How does SSA decide if my disability qualifies for benefits?

On Behalf of | Aug 10, 2020 | SSDI

If you are considering applying for Social Security Disability benefits in Florida, you may be wondering how SSA determines whether your ailment qualifies. There are two types of disability programs under the SSA — Social Security disability insurance and Supplemental Security Income. They both use the same definition of disability. 

Understanding this definition and the process of determination can help you file the most favorable claim. 

Disability definition

To the SSA, disability is “the inability to engage in any substantial gainful activity by reason of any medically determinable physical or mental impairment(s) which can be expected to result in death or which has lasted or can be expected to last for a continuous period of not less than 12 months.” For adults, this means that your ailment will need to be severe enough to prevent you from working or retaining employment. 

The definition explicitly includes the phrase “medically determinable” to signify that SSA requires documentation demonstrating your impairment and that a doctor’s opinion or statement is insufficient. SSA suggests having evidence such as test results, medical records and scans. 
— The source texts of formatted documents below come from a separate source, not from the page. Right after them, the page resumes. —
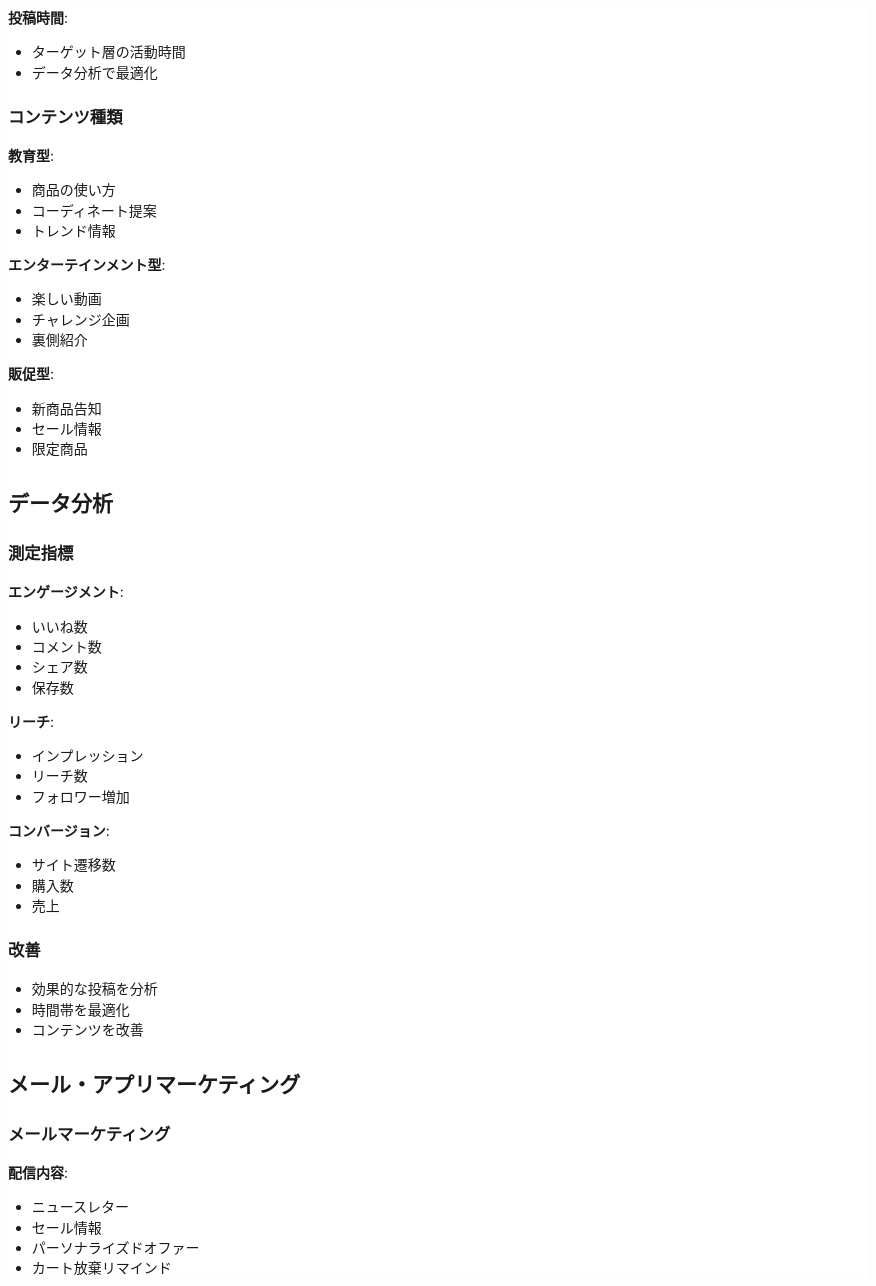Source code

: **投稿時間**:
- ターゲット層の活動時間
- データ分析で最適化

### コンテンツ種類

**教育型**:
- 商品の使い方
- コーディネート提案
- トレンド情報

**エンターテインメント型**:
- 楽しい動画
- チャレンジ企画
- 裏側紹介

**販促型**:
- 新商品告知
- セール情報
- 限定商品

## データ分析

### 測定指標

**エンゲージメント**:
- いいね数
- コメント数
- シェア数
- 保存数

**リーチ**:
- インプレッション
- リーチ数
- フォロワー増加

**コンバージョン**:
- サイト遷移数
- 購入数
- 売上

### 改善

- 効果的な投稿を分析
- 時間帯を最適化
- コンテンツを改善

## メール・アプリマーケティング

### メールマーケティング

**配信内容**:
- ニュースレター
- セール情報
- パーソナライズドオファー
- カート放棄リマインド
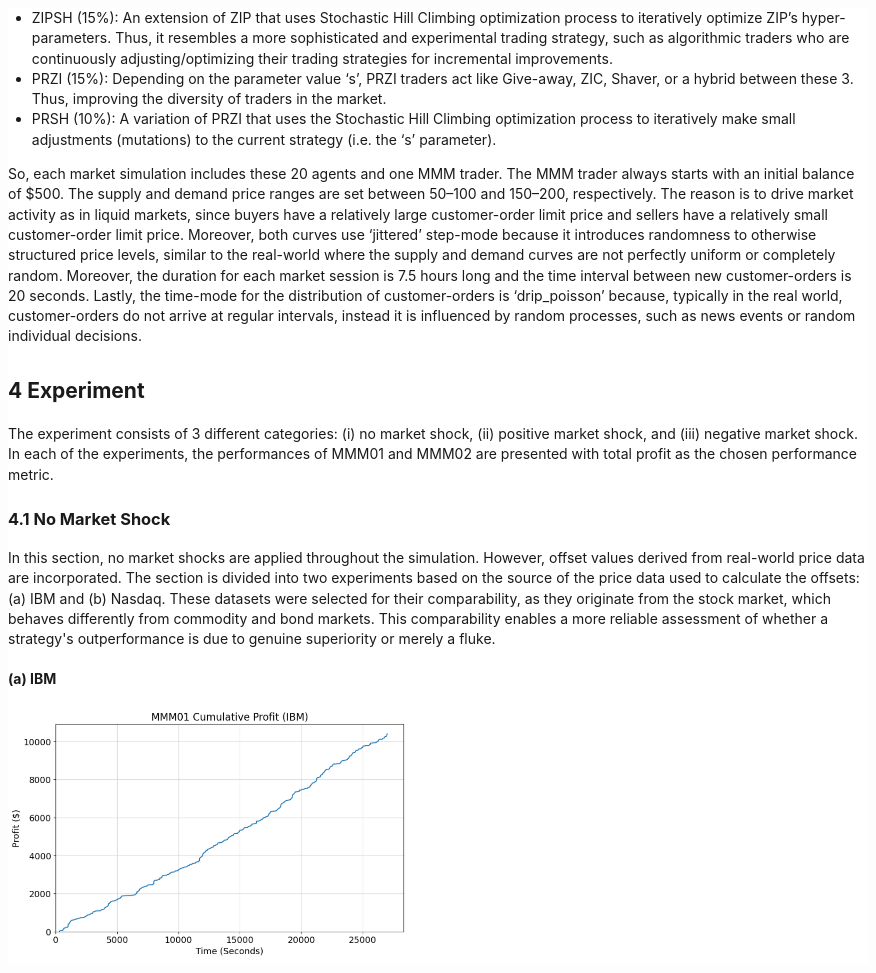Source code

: - ZIPSH (15%): An extension of ZIP that uses Stochastic Hill Climbing optimization process to iteratively optimize ZIP’s hyper-parameters. Thus, it resembles a more sophisticated and experimental trading strategy, such as algorithmic traders who are continuously adjusting/optimizing their trading strategies for incremental improvements.
- PRZI (15%): Depending on the parameter value ‘s’, PRZI traders act like Give-away, ZIC, Shaver, or a hybrid between these 3. Thus, improving the diversity of traders in the market.
- PRSH (10%): A variation of PRZI that uses the Stochastic Hill Climbing optimization process to iteratively make small adjustments (mutations) to the current strategy (i.e. the ‘s’ parameter).

So, each market simulation includes these 20 agents and one MMM trader. The MMM trader always starts with an initial balance of $500.
The supply and demand price ranges are set between 50–100 and 150–200, respectively. The reason is to drive market activity as in liquid markets, since buyers have a relatively large customer-order limit price and sellers have a relatively small customer-order limit price. Moreover, both curves use ‘jittered’ step-mode because it introduces randomness to otherwise structured price levels, similar to the real-world where the supply and demand curves are not perfectly uniform or completely random.
Moreover, the duration for each market session is 7.5 hours long and the time interval between new customer-orders is 20 seconds. Lastly, the time-mode for the distribution of customer-orders is ‘drip_poisson’ because, typically in the real world, customer-orders do not arrive at regular intervals, instead it is influenced by random processes, such as news events or random individual decisions.

## 4	Experiment
The experiment consists of 3 different categories: (i) no market shock, (ii) positive market shock, and (iii) negative market shock. In each of the experiments, the performances of MMM01 and MMM02 are presented with total profit as the chosen performance metric.

### 4.1	No Market Shock
In this section, no market shocks are applied throughout the simulation. However, offset values derived from real-world price data are incorporated. The section is divided into two experiments based on the source of the price data used to calculate the offsets: (a) IBM and (b) Nasdaq. These datasets were selected for their comparability, as they originate from the stock market, which behaves differently from commodity and bond markets. This comparability enables a more reliable assessment of whether a strategy's outperformance is due to genuine superiority or merely a fluke.

#### (a) IBM

<p>
  <img src="Charts/No-Shock-IBM-MMM01.png" alt="MMM01 No Shock IBM" width="400" style="display: inline-block; margin-right: 10px;"/>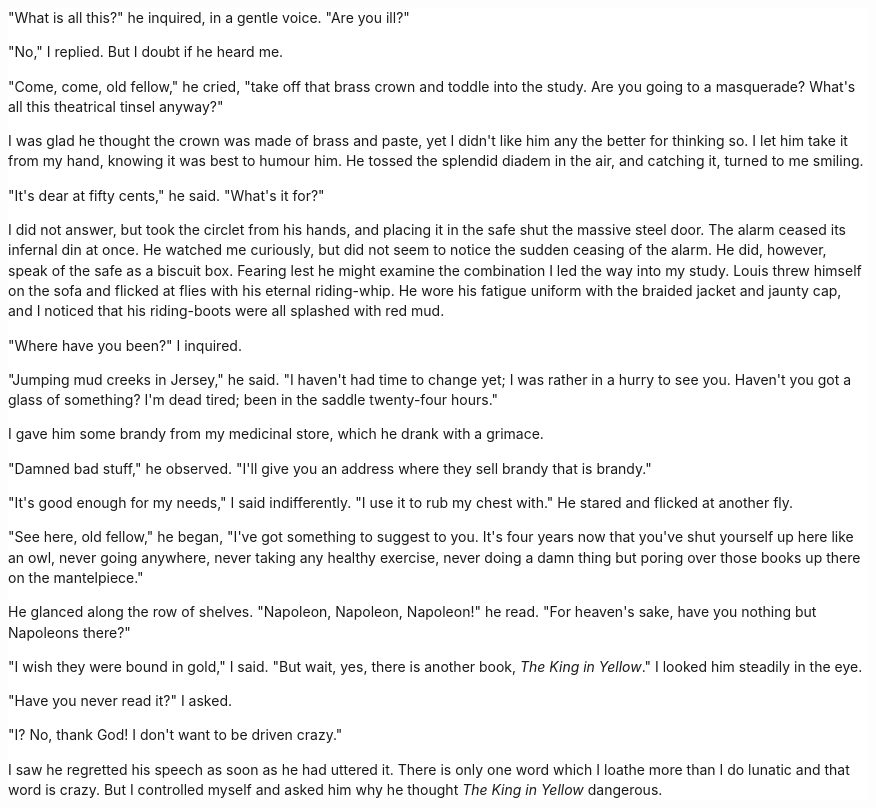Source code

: "What is all this?" he inquired, in a gentle voice. "Are you ill?"

"No," I replied. But I doubt if he heard me.

"Come, come, old fellow," he cried, "take off that brass crown and toddle
into the study. Are you going to a masquerade? What's all this theatrical
tinsel anyway?"

I was glad he thought the crown was made of brass and paste, yet I didn't
like him any the better for thinking so. I let him take it from my hand,
knowing it was best to humour him. He tossed the splendid diadem in the
air, and catching it, turned to me smiling.

"It's dear at fifty cents," he said. "What's it for?"

I did not answer, but took the circlet from his hands, and placing it in
the safe shut the massive steel door. The alarm ceased its infernal din
at once. He watched me curiously, but did not seem to notice the sudden
ceasing of the alarm. He did, however, speak of the safe as a biscuit
box. Fearing lest he might examine the combination I led the way into my
study. Louis threw himself on the sofa and flicked at flies with his
eternal riding-whip. He wore his fatigue uniform with the braided jacket
and jaunty cap, and I noticed that his riding-boots were all splashed
with red mud.

"Where have you been?" I inquired.

"Jumping mud creeks in Jersey," he said. "I haven't had time to change
yet; I was rather in a hurry to see you. Haven't you got a glass of
something? I'm dead tired; been in the saddle twenty-four hours."

I gave him some brandy from my medicinal store, which he drank with a
grimace.

"Damned bad stuff," he observed. "I'll give you an address where they
sell brandy that is brandy."

"It's good enough for my needs," I said indifferently. "I use it to rub
my chest with." He stared and flicked at another fly.

"See here, old fellow," he began, "I've got something to suggest to you.
It's four years now that you've shut yourself up here like an owl, never
going anywhere, never taking any healthy exercise, never doing a damn
thing but poring over those books up there on the mantelpiece."

He glanced along the row of shelves. "Napoleon, Napoleon, Napoleon!" he
read. "For heaven's sake, have you nothing but Napoleons there?"

"I wish they were bound in gold," I said. "But wait, yes, there is
another book, _The King in Yellow_." I looked him steadily in the
eye.

"Have you never read it?" I asked.

"I? No, thank God! I don't want to be driven crazy."

I saw he regretted his speech as soon as he had uttered it. There is only
one word which I loathe more than I do lunatic and that word is crazy.
But I controlled myself and asked him why he thought _The King in
Yellow_ dangerous.
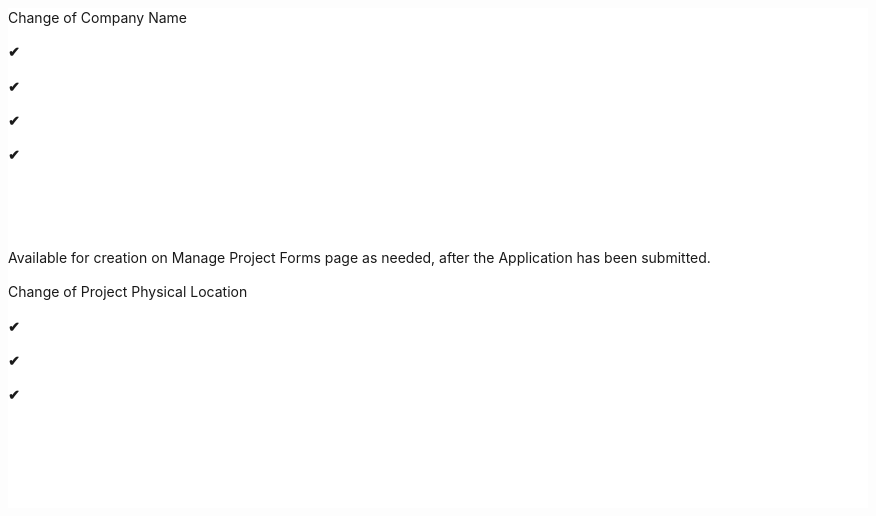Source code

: </td>
</tr>
<tr>
<td width="185">
<p>Change of Company Name</p>
</td>
<td width="30">
<p>
  <strong>✔	</strong>
  </p>
</td>
<td width="36">
<p>
  <strong>✔	</strong>
  </p>
</td>
<td width="36">
<p>
  <strong>✔	</strong>
  </p>
</td>
<td width="41">
<p>
  <strong>✔	</strong>
  </p>
</td>
<td width="44">
<p>&nbsp;</p>
</td>
<td width="36">
<p>&nbsp;</p>
</td>
<td width="214">
<p>Available for creation on Manage Project Forms page as needed, after the Application has been submitted.</p>
</td>
</tr>
<tr>
<td width="185">
<p>Change of Project Physical Location</p>
</td>
<td width="30">
<p>
  <strong>✔	</strong>
  </p>
</td>
<td width="36">
<p>
  <strong>✔	</strong>
  </p>
</td>
<td width="36">
<p>
  <strong>✔	</strong>
  </p>
</td>
<td width="41">
<p>&nbsp;</p>
</td>
<td width="44">
<p>&nbsp;</p>
</td>
<td width="36">
<p>&nbsp;</p>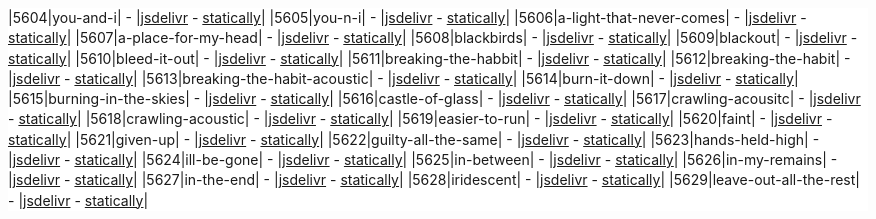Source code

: |5604|you-and-i| - |[jsdelivr](https://cdn.jsdelivr.net/gh/dbchord/c6-1-3/5001-10000/5501-6000/you-and-i.png) - [statically](https://cdn.statically.io/gh/dbchord/c6-1-3/i/5001-10000/5501-6000/you-and-i.png)|
|5605|you-n-i| - |[jsdelivr](https://cdn.jsdelivr.net/gh/dbchord/c6-1-3/5001-10000/5501-6000/you-n-i.png) - [statically](https://cdn.statically.io/gh/dbchord/c6-1-3/i/5001-10000/5501-6000/you-n-i.png)|
|5606|a-light-that-never-comes| - |[jsdelivr](https://cdn.jsdelivr.net/gh/dbchord/c6-1-3/5001-10000/5501-6000/a-light-that-never-comes.png) - [statically](https://cdn.statically.io/gh/dbchord/c6-1-3/i/5001-10000/5501-6000/a-light-that-never-comes.png)|
|5607|a-place-for-my-head| - |[jsdelivr](https://cdn.jsdelivr.net/gh/dbchord/c6-1-3/5001-10000/5501-6000/a-place-for-my-head.png) - [statically](https://cdn.statically.io/gh/dbchord/c6-1-3/i/5001-10000/5501-6000/a-place-for-my-head.png)|
|5608|blackbirds| - |[jsdelivr](https://cdn.jsdelivr.net/gh/dbchord/c6-1-3/5001-10000/5501-6000/blackbirds.png) - [statically](https://cdn.statically.io/gh/dbchord/c6-1-3/i/5001-10000/5501-6000/blackbirds.png)|
|5609|blackout| - |[jsdelivr](https://cdn.jsdelivr.net/gh/dbchord/c6-1-3/5001-10000/5501-6000/blackout.png) - [statically](https://cdn.statically.io/gh/dbchord/c6-1-3/i/5001-10000/5501-6000/blackout.png)|
|5610|bleed-it-out| - |[jsdelivr](https://cdn.jsdelivr.net/gh/dbchord/c6-1-3/5001-10000/5501-6000/bleed-it-out.png) - [statically](https://cdn.statically.io/gh/dbchord/c6-1-3/i/5001-10000/5501-6000/bleed-it-out.png)|
|5611|breaking-the-habbit| - |[jsdelivr](https://cdn.jsdelivr.net/gh/dbchord/c6-1-3/5001-10000/5501-6000/breaking-the-habbit.png) - [statically](https://cdn.statically.io/gh/dbchord/c6-1-3/i/5001-10000/5501-6000/breaking-the-habbit.png)|
|5612|breaking-the-habit| - |[jsdelivr](https://cdn.jsdelivr.net/gh/dbchord/c6-1-3/5001-10000/5501-6000/breaking-the-habit.png) - [statically](https://cdn.statically.io/gh/dbchord/c6-1-3/i/5001-10000/5501-6000/breaking-the-habit.png)|
|5613|breaking-the-habit-acoustic| - |[jsdelivr](https://cdn.jsdelivr.net/gh/dbchord/c6-1-3/5001-10000/5501-6000/breaking-the-habit-acoustic.png) - [statically](https://cdn.statically.io/gh/dbchord/c6-1-3/i/5001-10000/5501-6000/breaking-the-habit-acoustic.png)|
|5614|burn-it-down| - |[jsdelivr](https://cdn.jsdelivr.net/gh/dbchord/c6-1-3/5001-10000/5501-6000/burn-it-down.png) - [statically](https://cdn.statically.io/gh/dbchord/c6-1-3/i/5001-10000/5501-6000/burn-it-down.png)|
|5615|burning-in-the-skies| - |[jsdelivr](https://cdn.jsdelivr.net/gh/dbchord/c6-1-3/5001-10000/5501-6000/burning-in-the-skies.png) - [statically](https://cdn.statically.io/gh/dbchord/c6-1-3/i/5001-10000/5501-6000/burning-in-the-skies.png)|
|5616|castle-of-glass| - |[jsdelivr](https://cdn.jsdelivr.net/gh/dbchord/c6-1-3/5001-10000/5501-6000/castle-of-glass.png) - [statically](https://cdn.statically.io/gh/dbchord/c6-1-3/i/5001-10000/5501-6000/castle-of-glass.png)|
|5617|crawling-acousitc| - |[jsdelivr](https://cdn.jsdelivr.net/gh/dbchord/c6-1-3/5001-10000/5501-6000/crawling-acousitc.png) - [statically](https://cdn.statically.io/gh/dbchord/c6-1-3/i/5001-10000/5501-6000/crawling-acousitc.png)|
|5618|crawling-acoustic| - |[jsdelivr](https://cdn.jsdelivr.net/gh/dbchord/c6-1-3/5001-10000/5501-6000/crawling-acoustic.png) - [statically](https://cdn.statically.io/gh/dbchord/c6-1-3/i/5001-10000/5501-6000/crawling-acoustic.png)|
|5619|easier-to-run| - |[jsdelivr](https://cdn.jsdelivr.net/gh/dbchord/c6-1-3/5001-10000/5501-6000/easier-to-run.png) - [statically](https://cdn.statically.io/gh/dbchord/c6-1-3/i/5001-10000/5501-6000/easier-to-run.png)|
|5620|faint| - |[jsdelivr](https://cdn.jsdelivr.net/gh/dbchord/c6-1-3/5001-10000/5501-6000/faint.png) - [statically](https://cdn.statically.io/gh/dbchord/c6-1-3/i/5001-10000/5501-6000/faint.png)|
|5621|given-up| - |[jsdelivr](https://cdn.jsdelivr.net/gh/dbchord/c6-1-3/5001-10000/5501-6000/given-up.png) - [statically](https://cdn.statically.io/gh/dbchord/c6-1-3/i/5001-10000/5501-6000/given-up.png)|
|5622|guilty-all-the-same| - |[jsdelivr](https://cdn.jsdelivr.net/gh/dbchord/c6-1-3/5001-10000/5501-6000/guilty-all-the-same.png) - [statically](https://cdn.statically.io/gh/dbchord/c6-1-3/i/5001-10000/5501-6000/guilty-all-the-same.png)|
|5623|hands-held-high| - |[jsdelivr](https://cdn.jsdelivr.net/gh/dbchord/c6-1-3/5001-10000/5501-6000/hands-held-high.png) - [statically](https://cdn.statically.io/gh/dbchord/c6-1-3/i/5001-10000/5501-6000/hands-held-high.png)|
|5624|ill-be-gone| - |[jsdelivr](https://cdn.jsdelivr.net/gh/dbchord/c6-1-3/5001-10000/5501-6000/ill-be-gone.png) - [statically](https://cdn.statically.io/gh/dbchord/c6-1-3/i/5001-10000/5501-6000/ill-be-gone.png)|
|5625|in-between| - |[jsdelivr](https://cdn.jsdelivr.net/gh/dbchord/c6-1-3/5001-10000/5501-6000/in-between.png) - [statically](https://cdn.statically.io/gh/dbchord/c6-1-3/i/5001-10000/5501-6000/in-between.png)|
|5626|in-my-remains| - |[jsdelivr](https://cdn.jsdelivr.net/gh/dbchord/c6-1-3/5001-10000/5501-6000/in-my-remains.png) - [statically](https://cdn.statically.io/gh/dbchord/c6-1-3/i/5001-10000/5501-6000/in-my-remains.png)|
|5627|in-the-end| - |[jsdelivr](https://cdn.jsdelivr.net/gh/dbchord/c6-1-3/5001-10000/5501-6000/in-the-end.png) - [statically](https://cdn.statically.io/gh/dbchord/c6-1-3/i/5001-10000/5501-6000/in-the-end.png)|
|5628|iridescent| - |[jsdelivr](https://cdn.jsdelivr.net/gh/dbchord/c6-1-3/5001-10000/5501-6000/iridescent.png) - [statically](https://cdn.statically.io/gh/dbchord/c6-1-3/i/5001-10000/5501-6000/iridescent.png)|
|5629|leave-out-all-the-rest| - |[jsdelivr](https://cdn.jsdelivr.net/gh/dbchord/c6-1-3/5001-10000/5501-6000/leave-out-all-the-rest.png) - [statically](https://cdn.statically.io/gh/dbchord/c6-1-3/i/5001-10000/5501-6000/leave-out-all-the-rest.png)|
In some cases, SSA will also consider your lifestyle to determine whether an ailment prevents you from working. For example, if you file claiming that you are in pain and cannot work and then enter physical fitness competitions, SSA may reconsider your eligibility. Similarly, if you claim a psychological impairment and then drink excessive amounts of alcohol, the SSA may determine that your behavior caused or exacerbated your impairment. 

Listing of impairments

To determine what does and does not qualify, the SSA has established a list of impairments and categorized them by areas of the body. This list is not an exhaustive list of impairments they will consider, but anything you wish to claim will need to be comparable or at least as severe as those the list names. 

The listing of impairments includes the more common disabilities that prevent a person from working. Most of these are permanent or terminal ailments, but permanency is not necessarily a requirement. If you wish to file for disability for a nonpermanent impairment, you will need to provide sufficient documentation to demonstrate that the ailment has lasted at least one year — or that medical professionals expect it to last at least one year.